= Xanadu Beach Resort & Marina =

Resort and marina in the Bahamas

The Xanadu Beach Resort & Marina, also known as the Xanadu Princess Resort & Marina, was a resort and marina on the island of Grand Bahama in the Bahamas. Built in 1968, the resort was purchased by Howard Hughes in 1972 and was for several years the most celebrated resort in the Caribbean and served as a hideaway for the Hollywood jet set of the era. The resort comprises 20 acre of beachfront, 215 rooms, and an 80 slip marina on the southern coast of Grand Bahama.

Since its opening, the resort and the events that took place within its grounds have appeared on the front pages of tabloids with visits from The Rat Pack, including Frank Sinatra and Dean Martin, as well as other celebrities of the era such as Cary Grant and Lucille Ball.

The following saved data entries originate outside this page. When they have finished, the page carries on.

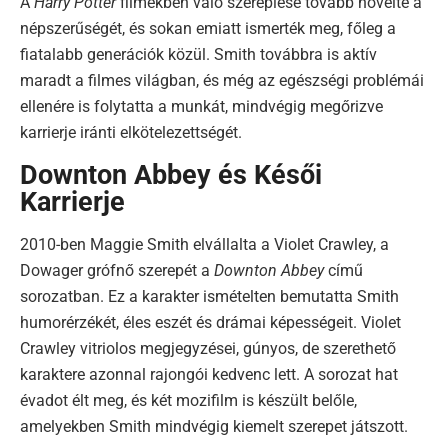
A
Harry Potter
filmekben való szereplése tovább növelte a
népszerűségét, és sokan emiatt ismerték meg, főleg a
fiatalabb generációk közül. Smith továbbra is aktív
maradt a filmes világban, és még az egészségi problémái
ellenére is folytatta a munkát, mindvégig megőrizve
karrierje iránti elkötelezettségét.
Downton Abbey és Késői
Karrierje
2010-ben Maggie Smith elvállalta a Violet Crawley, a
Dowager grófnő szerepét a
Downton Abbey
című
sorozatban. Ez a karakter ismételten bemutatta Smith
humorérzékét, éles eszét és drámai képességeit. Violet
Crawley vitriolos megjegyzései, gúnyos, de szerethető
karaktere azonnal rajongói kedvenc lett. A sorozat hat
évadot élt meg, és két mozifilm is készült belőle,
amelyekben Smith mindvégig kiemelt szerepet játszott.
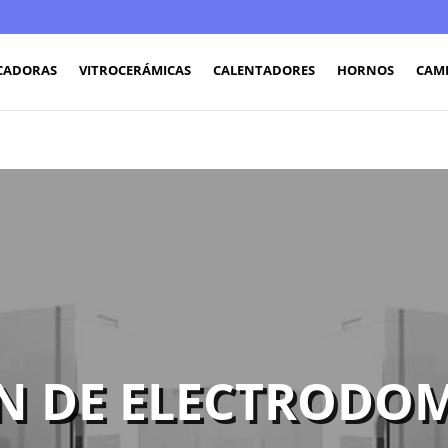
CADORAS
VITROCERÁMICAS
CALENTADORES
HORNOS
CAM
N DE ELECTRODOM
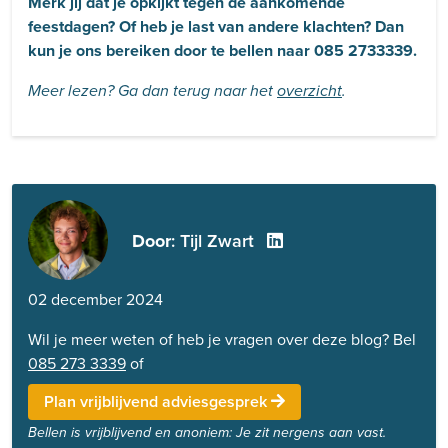
Merk jij dat je opkijkt tegen de aankomende
feestdagen? Of heb je last van andere klachten? Dan
kun je ons bereiken door te bellen naar 085 2733339.
Meer lezen? Ga dan terug naar het
overzicht
.
Door
: Tijl Zwart
02 december 2024
Wil je meer weten of heb je vragen over deze blog? Bel
085 273 3339
of
Plan vrijblijvend adviesgesprek
Bellen is vrijblijvend en anoniem: Je zit nergens aan vast.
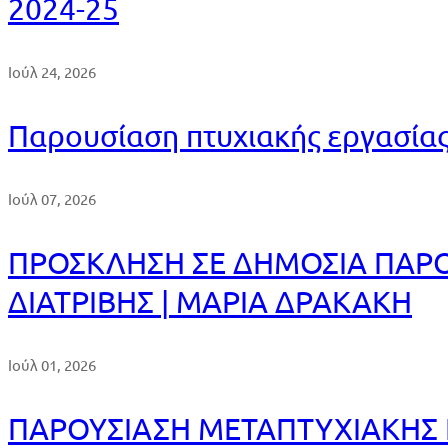
2024-25
Ιούλ 24, 2026
Παρουσίαση πτυχιακής εργασία
Ιούλ 07, 2026
ΠΡΟΣΚΛΗΣΗ ΣΕ ΔΗΜΟΣΙΑ ΠΑΡΟ
ΔΙΑΤΡΙΒΗΣ | ΜΑΡΙΑ ΔΡΑΚΑΚΗ
Ιούλ 01, 2026
ΠΑΡΟΥΣΙΑΣΗ ΜΕΤΑΠΤΥΧΙΑΚΗΣ 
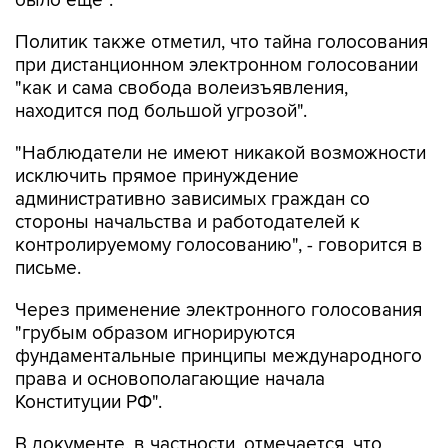
было еще".
Политик также отметил, что тайна голосования
при дистанционном электронном голосовании
"как и сама свобода волеизъявления,
находится под большой угрозой".
"Наблюдатели не имеют никакой возможности
исключить прямое принуждение
административно зависимых граждан со
стороны начальства и работодателей к
контролируемому голосованию", - говорится в
письме.
Через применение электронного голосования
"грубым образом игнорируются
фундаментальные принципы международного
права и основополагающие начала
Конституции РФ".
В документе, в частности, отмечается, что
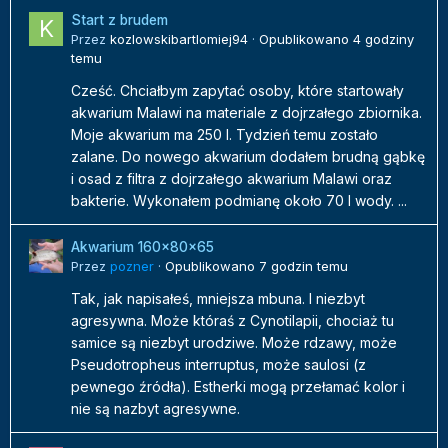
Start z brudem
Przez
kozlowskibartlomiej94
·
Opublikowano
4 godziny
temu
Cześć. Chciałbym zapytać osoby, które startowały
akwarium Malawi na materiale z dojrzałego zbiornika.
Moje akwarium ma 250 l. Tydzień temu zostało
zalane. Do nowego akwarium dodałem brudną gąbkę
i osad z filtra z dojrzałego akwarium Malawi oraz
bakterie. Wykonałem podmianę około 70 l wody. ...
Akwarium 160x80x65
Przez
pozner
·
Opublikowano
7 godzin temu
Tak, jak napisałeś, mniejsza mbuna. I niezbyt
agresywna. Może któraś z Cynotilapii, chociaż tu
samice są niezbyt urodziwe. Może rdzawy, może
Pseudotropheus interruptus, może saulosi (z
pewnego źródła). Estherki mogą przełamać kolor i
nie są nazbyt agresywne.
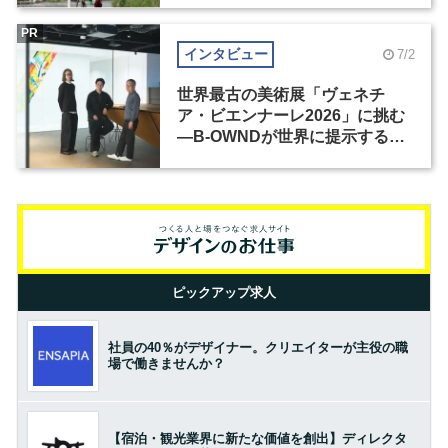
PR
インタビュー
7/2
世界最古の美術展「ヴェネチ
ア・ビエンナーレ2026」に挑む
―B-OWNDが世界に提示する美
の基準とは？（前編）
ピックアップ求人
社員の40％がデザイナー。クリエイターが主役の職
場で働きませんか？
【宿泊・観光業界に新たな価値を創出】ディレクタ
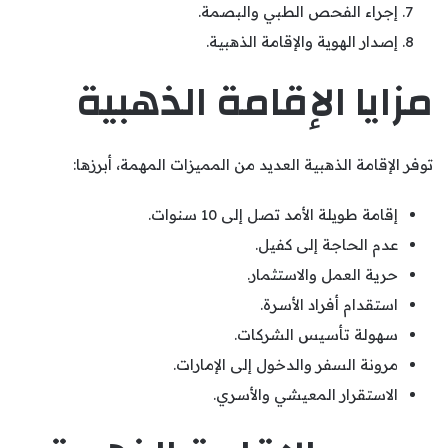
إجراء الفحص الطبي والبصمة.
إصدار الهوية والإقامة الذهبية.
مزايا الإقامة الذهبية
توفر الإقامة الذهبية العديد من المميزات المهمة، أبرزها:
إقامة طويلة الأمد تصل إلى 10 سنوات.
عدم الحاجة إلى كفيل.
حرية العمل والاستثمار.
استقدام أفراد الأسرة.
سهولة تأسيس الشركات.
مرونة السفر والدخول إلى الإمارات.
الاستقرار المعيشي والأسري.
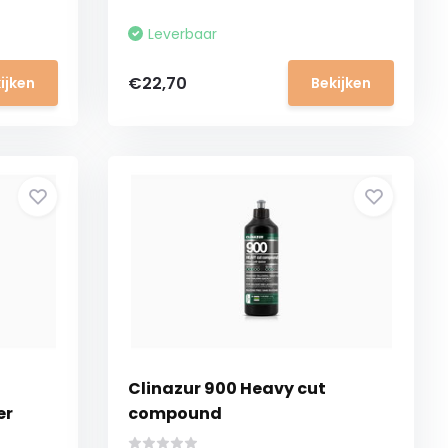
Leverbaar
€22,70
ijken
Bekijken
Clinazur 900 Heavy cut
er
compound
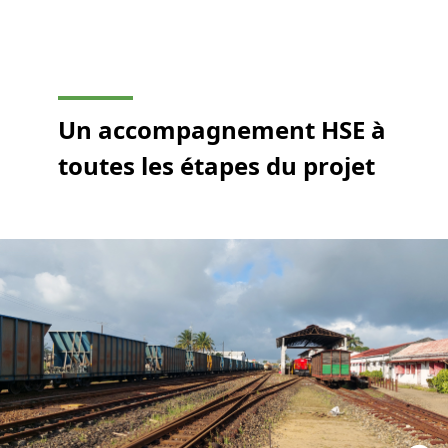
Un accompagnement HSE à
toutes les étapes du projet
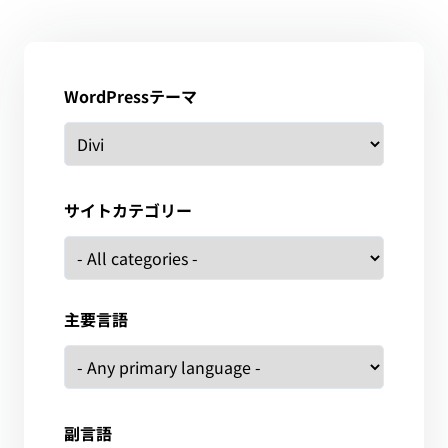
WordPressテーマ
サイトカテゴリー
主要言語
副言語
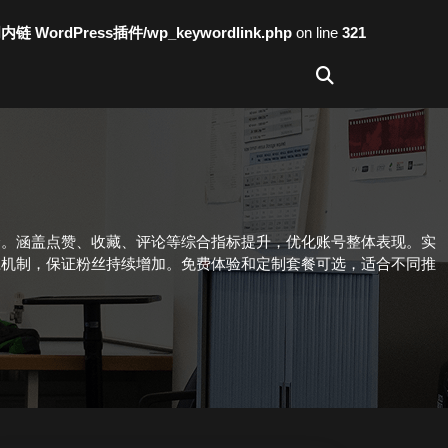
词内链 WordPress插件/wp_keywordlink.php
on line
321
全。涵盖点赞、收藏、评论等综合指标提升，优化账号整体表现。实
应机制，保证粉丝持续增加。免费体验和定制套餐可选，适合不同推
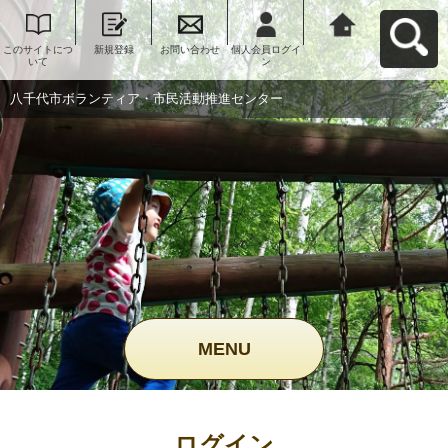
このサイトにつ
新規登録
お問い合わせ
個人会員ログイ
八千代市ボラン
いて
ン
ティア・市民活
動推進センター
へ戻る
八千代市ボランティア・市民活動推進センター
MENU
ログイン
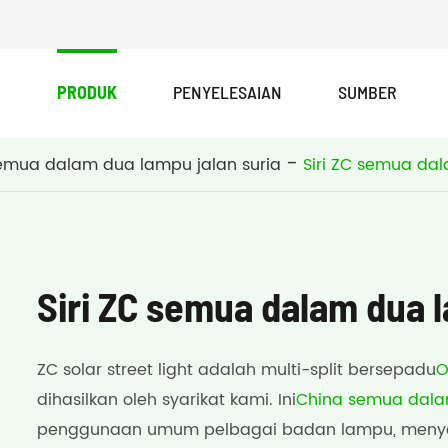
PRODUK
PENYELESAIAN
SUMBER
Siri PAD semua dalam satu lampu jalan suria
JKC-G siri semua dalam satu lampu jalan suria
emua dalam dua lampu jalan suria
Siri ZC semua da
Siri ZC semua dalam dua l
ZC solar street light adalah multi-split bersepadu
O
dihasilkan oleh syarikat kami. Ini
China semua dala
penggunaan umum pelbagai badan lampu, menye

Hughes moved into the penthouse floors of the resort on 20 December 1973, living there until 10 February 1976, two months before his death. After Hughes' death, the resort was sold by the Summa Corporation to Tulsa businessman Robert B. Sutton around 1980. Sutton sent his CFO, Lynn Stringer to Freeport to oversee management of the hotel, and the hotel re-opened until Stringer died in Villa #5 in 1984. However, the penthouse floor in which Hughes lived for the last four years of his life remained empty for over 10 years, until the resort was purchased by Italian-Bahamian businessman Mario Donato and renovated in 1987.